Chapter 21: External Cardioversion and Defibrillation

Cardioversion is synchronized delivery of direct current energy (typically to the chest), but potentially directly to the myocardium by internal catheters. Unlike its asynchronous counterpart, defibrillation, cardioversion delivers direct current energy synchronously to the R-wave of the electrogram (or electrocardiogram) in order to prevent inadvertent discharge during the vulnerable cycle and resultant ventricular fibrillation.

It is important to know how to perform an external cardioversion for the treatment of hemodynamically stable tachycardias. The most frequent cardioversion indication is for conversion of atrial fibrillation or atrial flutter. During these arrhythmias, the rapid atrial rhythm must be disrupted and reset into a more normalized sinus rhythm.

In order to perform an electrical cardioversion, the patient must be connected to an external monitor and cardioverter-defibrillator device. An ECG is monitored or recorded either through such a device or separately. It is also optimal for the cardioverter-defibrillator to have external pacing capabilities should the patient become profoundly bradycardiac.

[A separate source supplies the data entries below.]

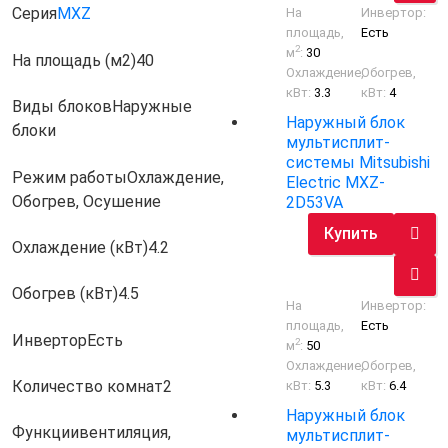
Серия
MXZ
На
Инвертор:
площадь,
Есть
2
м
:
30
На площадь (м2)
40
Охлаждение,
Обогрев,
кВт:
3.3
кВт:
4
Виды блоков
Наружные
Наружный блок
блоки
мультисплит-
системы Mitsubishi
Режим работы
Охлаждение,
Electric MXZ-
Обогрев, Осушение
2D53VA
Купить
Охлаждение (кВт)
4.2
Обогрев (кВт)
4.5
На
Инвертор:
площадь,
Есть
Инвертор
Есть
2
м
:
50
Охлаждение,
Обогрев,
Количество комнат
2
кВт:
5.3
кВт:
6.4
Наружный блок
Функции
вентиляция,
мультисплит-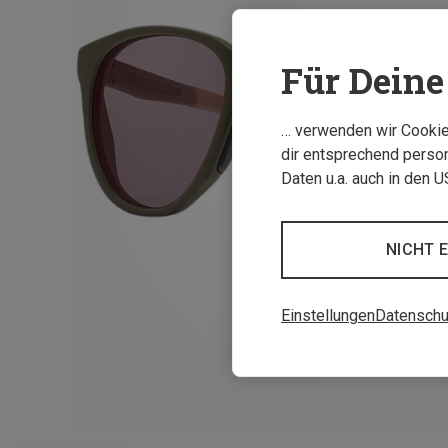
Für Deine 
… verwenden wir Cookies
dir entsprechend person
Daten u.a. auch in den 
NICHT 
Einstellungen
Datenschu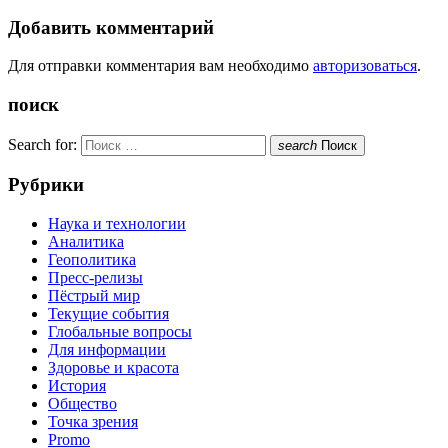
Добавить комментарий
Для отправки комментария вам необходимо
авторизоваться
.
поиск
Search for:
search
Поиск
Рубрики
Наука и технологии
Аналитика
Геополитика
Пресс-релизы
Пёстрый мир
Текущие события
Глобальные вопросы
Для информации
Здоровье и красота
История
Общество
Точка зрения
Promo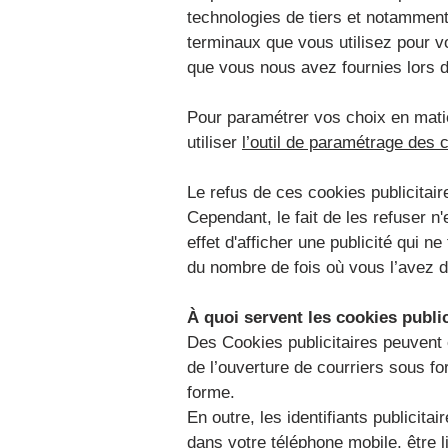
technologies de tiers et notamment
terminaux que vous utilisez pour v
que vous nous avez fournies lors de
Pour paramétrer vos choix en matiè
utiliser
l’outil de paramétrage des 
Le refus de ces cookies publicitaire
Cependant, le fait de les refuser n'
effet d'afficher une publicité qui 
du nombre de fois où vous l’avez d
À quoi servent les cookies public
Des Cookies publicitaires peuvent ê
de l’ouverture de courriers sous fo
forme.
En outre, les identifiants publici
dans votre téléphone mobile, être li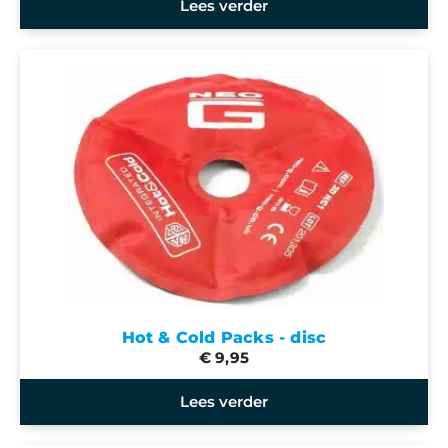
Lees verder
Hot & Cold Packs - disc
€ 9,95
Lees verder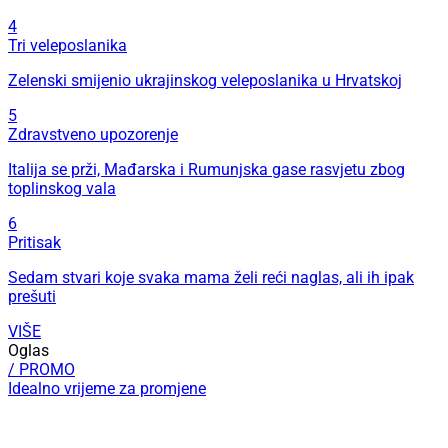
4
Tri veleposlanika
Zelenski smijenio ukrajinskog veleposlanika u Hrvatskoj
5
Zdravstveno upozorenje
Italija se prži, Mađarska i Rumunjska gase rasvjetu zbog
toplinskog vala
6
Pritisak
Sedam stvari koje svaka mama želi reći naglas, ali ih ipak
prešuti
VIŠE
Oglas
/ PROMO
Idealno vrijeme za promjene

If this procedure is performed electively, the patient should be administered oxygen via nasal cannula and should have an intravenous line inserted. The intravenous line could be used for fluids, conscious or deep sedation, antiarrhythmic drugs, and if necessary, resuscitation medications. Occasionally, during a cardioversion the patient may become bradycardiac, making it necessary to give epinephrine and/or atropine.